Casey Crouch, an East Lyme resident who had his 2-year-old daughter in his arms, said he tries not to miss any elections but considered this year's particularly important.
"The country has gone a little insane lately," he said. "I'm trying to bring things back to some normalcy here. ... It's not easy voting with a 2-year-old but it's the only time I could do it."
At 4:55 p.m., 1,334, or 57 percent, of the 2,328 registered voters in Stonington District 1, which includes Stonington Borough and the surrounding neighborhoods, had cast their ballots at the borough firehouse.
"And it's not even 5 p.m.," moderator Fred Souza said as the after-work voters were beginning to have a hard time finding parking spots in the adjacent St. Mary Church lot.
Souza said there was line of voters waiting at 5:45 a.m. and there had been a steady stream since.
The heavy voting started early in most towns. At East Lyme High School, where a police cruiser was parked prominently outside, assistant registrars Anna Montgomery and Loralyn Burdick said about 8:30 a.m. there had not been a dull moment.
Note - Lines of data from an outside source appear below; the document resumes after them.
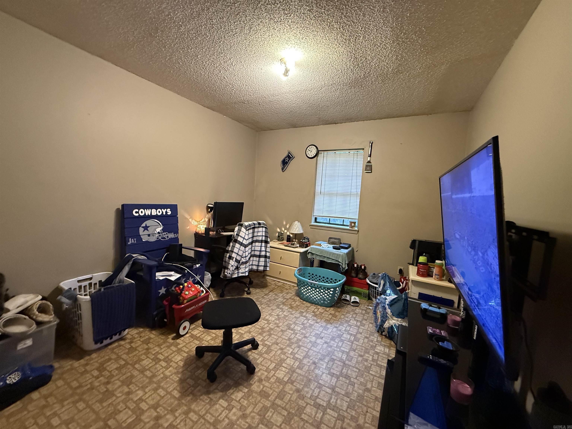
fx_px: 231
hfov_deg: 102.1
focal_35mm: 14
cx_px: 286
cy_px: 214
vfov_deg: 85.7
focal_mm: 2.22
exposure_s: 1/60
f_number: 2.2
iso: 800
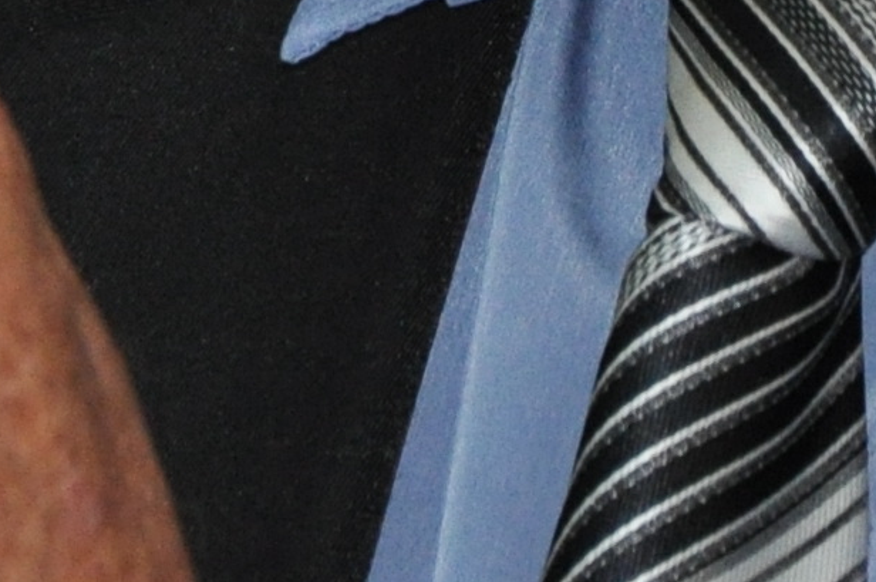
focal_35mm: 1095
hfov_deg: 1.9
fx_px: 26621
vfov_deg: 1.2
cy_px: -734
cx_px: 255
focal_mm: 105
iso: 800
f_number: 5.6
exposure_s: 1/60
The location was averaging about 300 voters an hour, Burdick said, with people sometimes having to wait in line for a cubicle to free up.
With about 57 years of polling place work between them, both said interest in voting seems to be on the rise, with more younger people participating and more parents bringing their children to watch the process.
"I haven't noticed (a lot of younger voters) yet, but it's early," Montgomery said.
Mitzi Barhorst, moderating for the third time but her first at Oswegatchie Elementary School in Waterford, said about 9 a.m. that the turnout had been "amazing."
"It's one of the better turnouts we've had, that's what I'm thinking," she said.
Barhorst, who has been working the polls for nine years, said the town received more absentee ballots than normal this year, which she thought might negatively impact in-person turnout Tuesday.
"But it has been great," she said.
New London High School had seen more than 500 voters by 9:15 a.m., moderator Rose Butler said.
"We started with 800 in our bag of ballots," said Butler, who said the location had a backup bag on hand should it need more.
"Although we haven't gotten there yet, I feel we're definitely going to reach that," she said.
The high school was one of multiple locations statewide that had a "voter challenger" on hand this year, Butler said.
Butler said the challenger, Ken Langille, was watching to ensure people provided proper identification and would object if he felt they hadn't.
In a voicemail message, Gabe Rosenberg of the state Secretary of the State's office said challengers have to make their challenge under oath and only can do so if they know, suspect or reasonably believe a person voting either isn't who they say they are, doesn't live where they say they live or is disenfranchised.
Butler said she was told she could veto Langille if she felt a voter was legitimate but, if she agreed a voter was not, that voter would get a provisional ballot, or one that is counted only upon verification of a voter's identity, instead of a regular ballot.
"We haven't had a challenger in a long time," Butler said.
Langille said he was in New London on behalf of the state Republican Party, has participated in election recounts and political campaigns and had not seen any problems at New London High School as of 9:30 a.m.
Langille was hired for the District 1 polling site, the city's largest, at the request of the Republican Registrar of Voters Rob Pero, who heeded the advice of Republican gubernatorial candidate Bob Stefanowski.
Pero said the idea of unofficial checkers, who watch over the official paid checkers, was debated with Democratic Registrar Bill Giesing and they jointly decided a challenger would be less disruptive.
Pero said the challenger can actually aid and help direct people who are voting while watching for irregularities.
“This is done to help the voting process. This is not done to prohibit voting,” Pero said.
The challenger was paid the normal $250 fee that most of the poll workers are paid for the day of work. District 1 has a total of 14 workers, including moderator, two registrars, four checkers, four ballot clerks and two machine tenders.